Let $V$ be a vector space over the field of real numbers $\mathbb R$. I know that there is an isomorphism $$\Phi:\Lambda^k V^*\longrightarrow (\Lambda^k V)^*,$$ defined by $$\Phi(\varepsilon_1\wedge \ldots \wedge \varepsilon_k)(x_1\wedge \ldots \wedge x_k)=\det(\varphi_i(x_j)).$$ Is it possible to write the inverse explicitly? What would that be?
Thanks.
As far as I know there is not any formula for the inverse (at least without choosing a basis). As evidence for this, note that $\Phi$ is actually not always an isomorphism: it is only an isomorphism if $V$ is finite-dimensional. So if there is a formula for $\Phi^{-1}$, it would have to somehow be a formula that only makes sense if $V$ is finite-dimensional.

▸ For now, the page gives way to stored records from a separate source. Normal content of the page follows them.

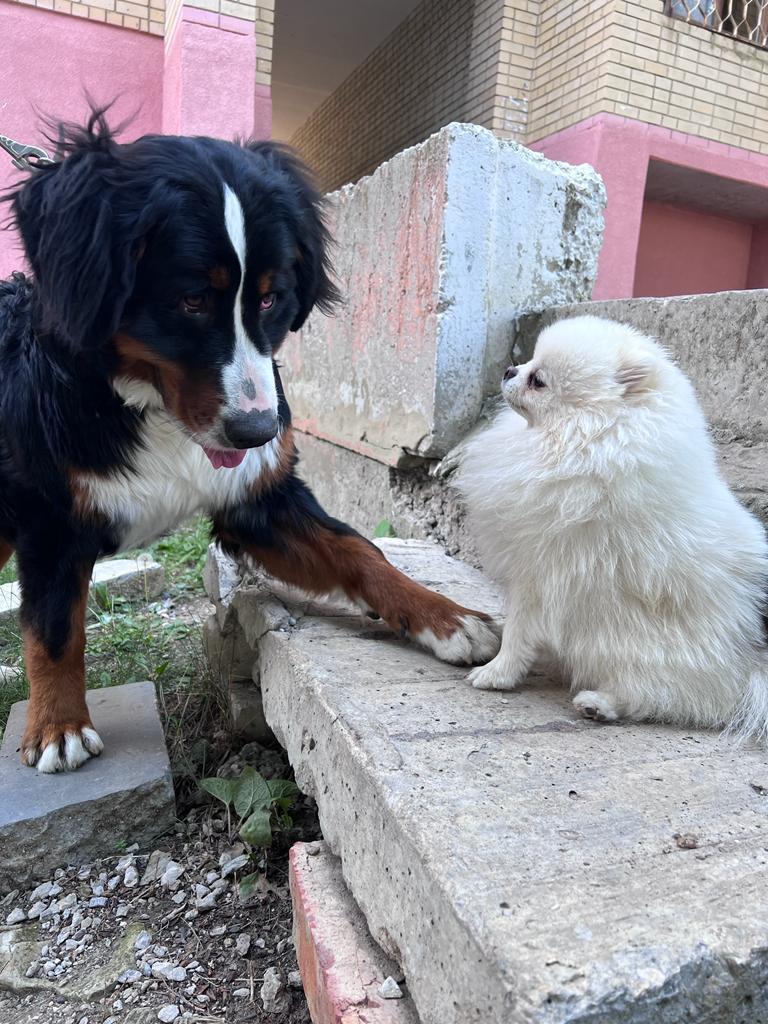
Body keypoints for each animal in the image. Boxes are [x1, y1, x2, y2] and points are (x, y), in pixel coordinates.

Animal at [0, 112, 501, 770]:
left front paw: (447, 617)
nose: (258, 431)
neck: (148, 412)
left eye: (269, 297)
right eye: (190, 300)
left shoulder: (257, 501)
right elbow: (54, 629)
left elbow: (361, 551)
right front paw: (58, 726)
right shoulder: (48, 518)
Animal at [456, 311, 768, 737]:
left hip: (655, 655)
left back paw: (599, 703)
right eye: (527, 363)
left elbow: (520, 631)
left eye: (539, 380)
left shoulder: (540, 572)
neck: (589, 437)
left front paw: (496, 673)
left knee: (671, 698)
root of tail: (752, 656)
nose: (509, 370)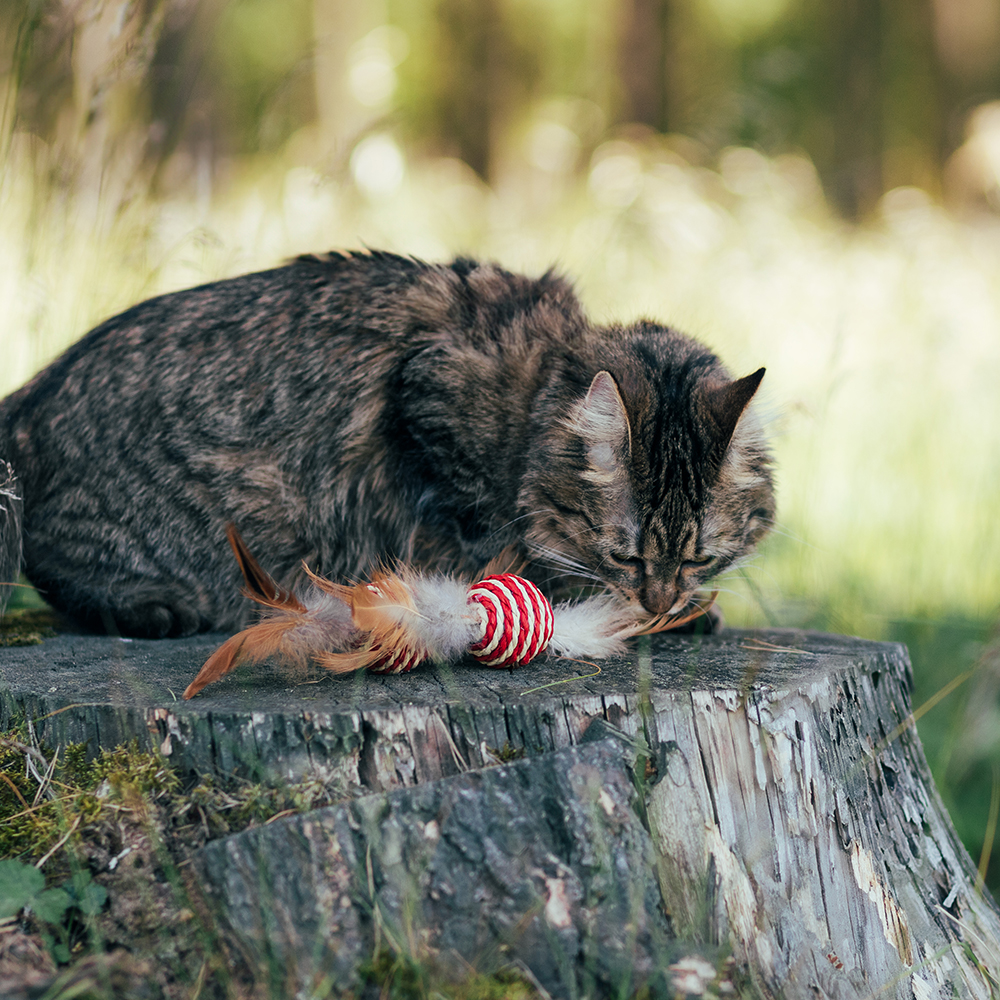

One way you can compute $\Phi^{-1}$ explicitly is by choosing a basis $\{e_1,\dots,e_n\}$ for $V$. Given such a basis, let $\{f_1,\dots,f_n\}$ be the dual basis for $V^*$. Note that $\{e_{i_1}\wedge e_{i_2}\wedge\dots e_{i_k}: i_1<i_2<\dots<i_k\}$ is a basis for $\bigwedge^k V$. Let $\{f_{i_1i_2\dots i_k}:i_1<i_2<\dots<i_k\}$ be the dual basis of $\left(\bigwedge^k V\right)^*$. Now we can give a formula for $\Phi^{-1}$ on this basis: $$\Phi^{-1}(f_{i_1i_2\dots i_k})=f_{i_1}\wedge f_{i_2}\wedge\dots f_{i_k}.$$ Indeed, you can easily compute that $\Phi(f_{i_1}\wedge f_{i_2}\wedge\dots f_{i_k})(e_{j_1}\wedge e_{j_2}\wedge\dots e_{j_k})$ is $1$ if $j_m=i_m$ for all $m$ and $0$ otherwise (assuming the $i_m$ and the $j_m$ are both in increasing order), so $\Phi(f_{i_1}\wedge f_{i_2}\wedge\dots f_{i_k})$ is the dual basis element $f_{i_1i_2\dots i_k}$. (Note that this discussion very much requires $V$ to be finite-dimensional, since otherwise the "dual bases" are not actually bases at all.)